Strike temp of 72C and 4.53L liquor for 1.810kg grain.  Mashed in at 64C.

Mashed for 60 minutes and temp remained constant.  Sparged at 84C, 12.23L liquor (total liqour 16.75L).  Collected 13.60L with gravity reading of 1.030 @22C.  My target was 15.1L at 1.036.

First hop additions of Magnum at 30 minutes.  Added a protofloc tablet and immersion chiller at 15 minutes, and a further copper additions of Cascade at 15 and 5 minutes, before a heap of Cascade at flame-out.

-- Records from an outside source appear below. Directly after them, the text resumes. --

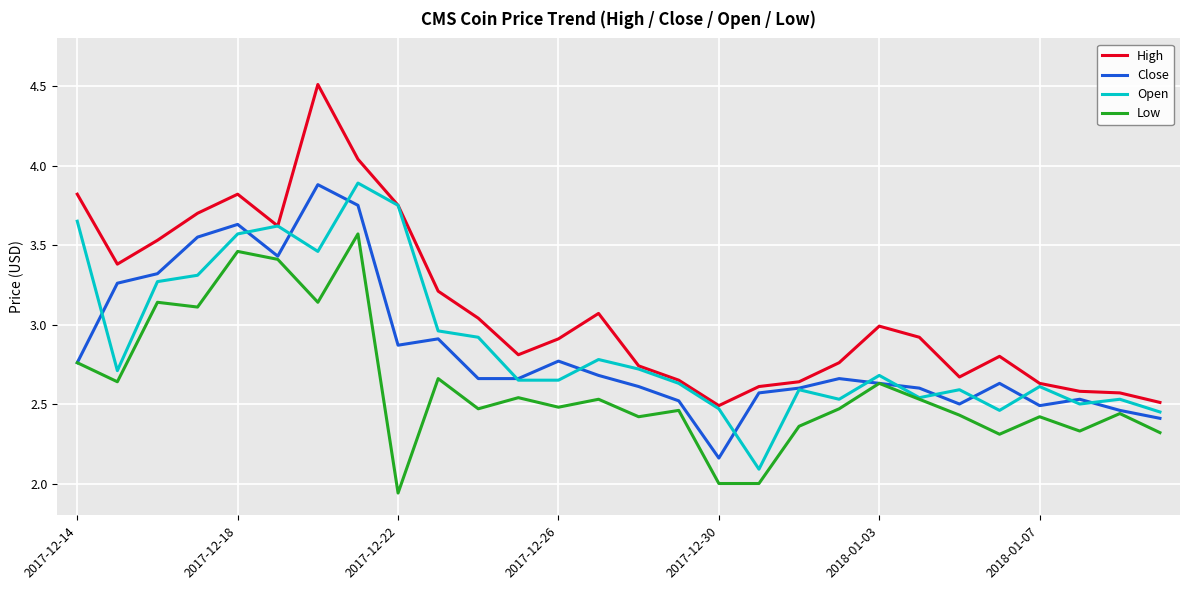

What is the greatest value displayed?

4.5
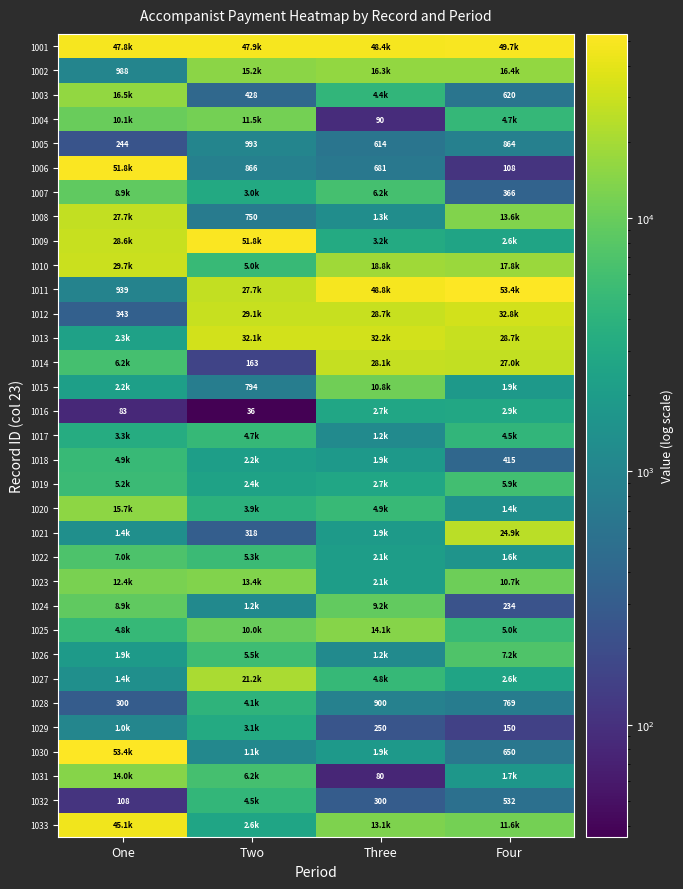

What is the total value across all series at One?

415105.6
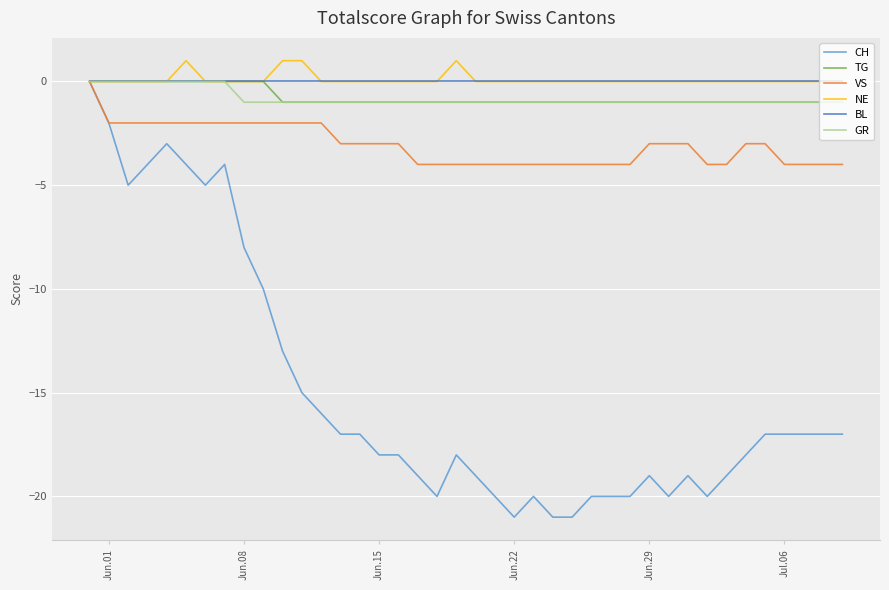

Which series has the largest range (max minus min)?

CH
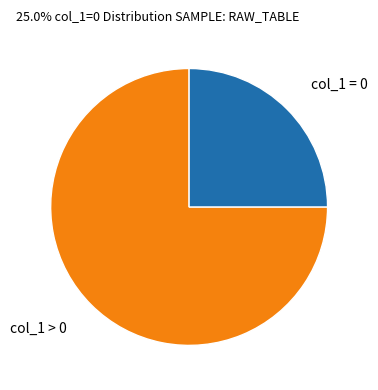

Between col_1 > 0 and col_1 = 0, which is larger?

col_1 > 0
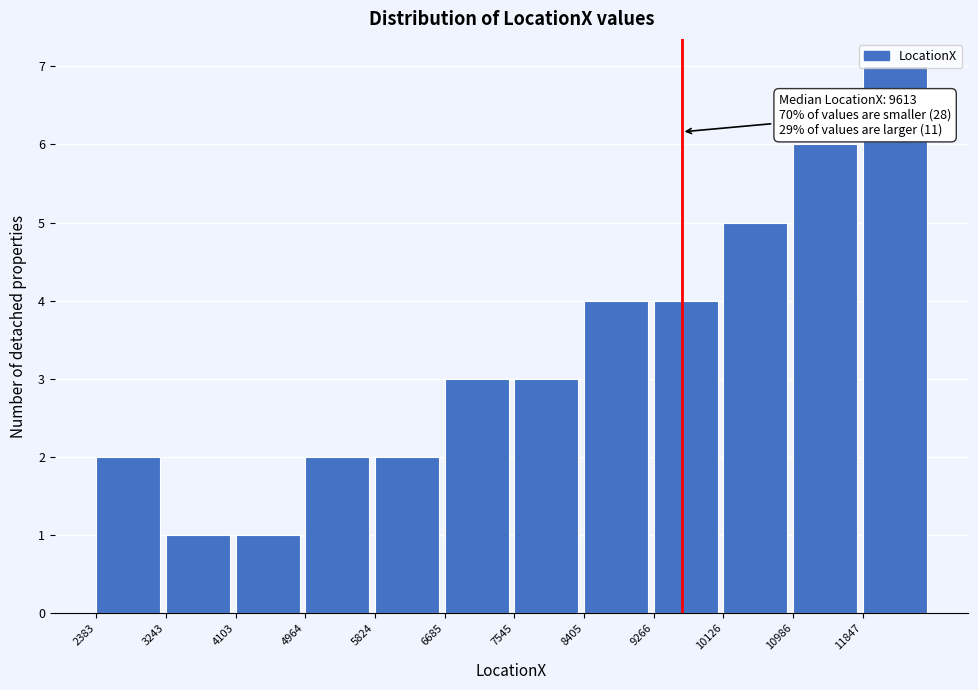

Over which range of the x-axis is the bar tallest?

11800 to 12700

Collected 10L of wort post boil with SG of 1.038.  Cooled to 20C and pitched the vial of WLP090 yeast.  No starter for this one, but MrMalty told me that this would be fine.  Ideally I would have made a starter, but the brew impromptu and needed to be done without further delay due to the 14/07/12 deadline.

and a shot of the colour in the daylight

The design and name of this yeast promise a lot!  I’m hoping it saves the day.

A few more photos of the brewday here.

Update 25/07/2012 This beer took joint 1st prize in the Ilkley Brewery competition (along with Matt Lovatt).